“Prinsipnya, kami tidak hanya mematuhi regulasi nasional, tetapi juga mengacu pada standar internasional seperti Prinsip ICMM (International Council on Mining and Metals), standar IFC (International Finance Corporation), serta sertifikasi ISO 14001:2015,” ujarnya.
Sebagai bagian dari MIND ID, holding industri pertambangan BUMN, PT Vale turut menerapkan metode Life Cycle Assessment (LCA) untuk mengukur dampak lingkungan di setiap tahap produksi. Selain itu, pendekatan seperti Preliminary Risk Analysis, Aspects Assessment, dan Change Management menjadi bagian penting dalam upaya mitigasi dini terhadap potensi kerusakan lingkungan.
Keberlanjutan dalam industri ekstraktif tak akan mungkin dicapai tanpa melibatkan para pemangku kepentingan. PT Vale secara aktif menggelar konsultasi publik dalam penyusunan dokumen Analisis Dampak Lingkungan (AMDAL), Rencana Pengelolaan Lingkungan (RKL), dan Rencana Pemantauan Lingkungan (RPL). Di luar itu, perusahaan juga menjalankan penilaian Environmental and Social Impact Assessment (ESIA) sebagai pendekatan yang lebih komprehensif.
Komitmen terhadap tanggung jawab lingkungan tersebut ditopang oleh anggaran yang signifikan. Pada tahun 2024, PT Vale mengalokasikan dana sebesar USD28,4 juta khusus untuk pengelolaan lingkungan—mulai dari teknologi hijau, riset dampak ekologis, hingga kegiatan rehabilitasi.

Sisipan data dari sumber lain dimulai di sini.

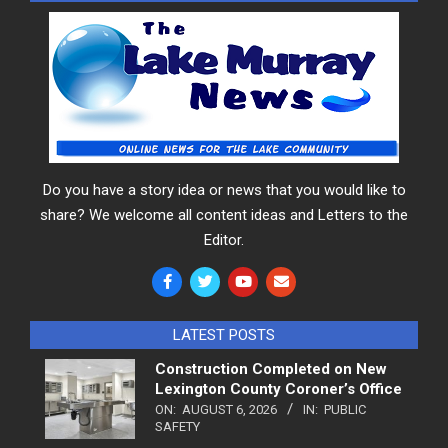
Do you have a story idea or news that you would like to
share? We welcome all content ideas and Letters to the
Editor.
LATEST POSTS
Construction Completed on New
Lexington County Coroner’s Office
ON:
AUGUST 6, 2026
IN:
PUBLIC
SAFETY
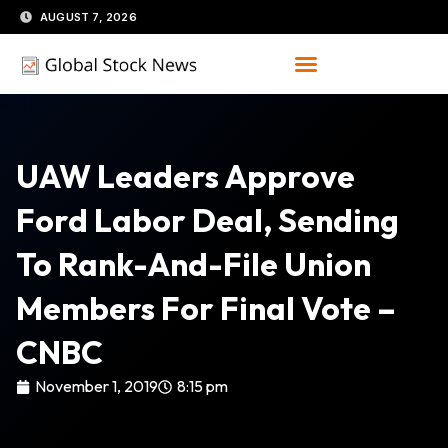
Skip
AUGUST 7, 2026
to
content
UAW Leaders Approve
Ford Labor Deal, Sending
To Rank-And-File Union
Members For Final Vote –
CNBC
November 1, 2019
8:15 pm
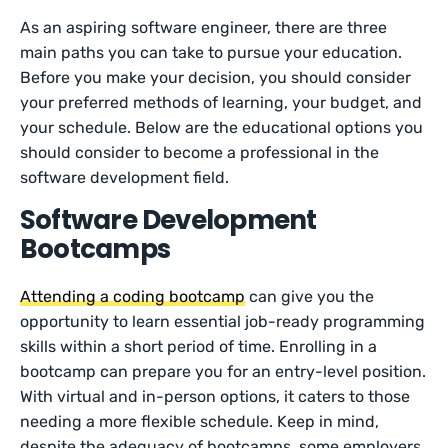
As an aspiring software engineer, there are three
main paths you can take to pursue your education.
Before you make your decision, you should consider
your preferred methods of learning, your budget, and
your schedule. Below are the educational options you
should consider to become a professional in the
software development field.
Software Development
Bootcamps
Attending a coding bootcamp
can give you the
opportunity to learn essential job-ready programming
skills within a short period of time. Enrolling in a
bootcamp can prepare you for an entry-level position.
With virtual and in-person options, it caters to those
needing a more flexible schedule. Keep in mind,
despite the adequacy of bootcamps, some employers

Wakil Rektor IV Universitas Hasanuddin sekaligus pakar geologi sumber daya, Prof Adi Maulana, mengatakan nikel adalah salah satu komoditas paling strategis dalam transisi energi global menuju kendaraan listrik dan energi rendah karbon. Indonesia khususnya Pulau Sulawesi memegang peranan sentral dalam hal ini.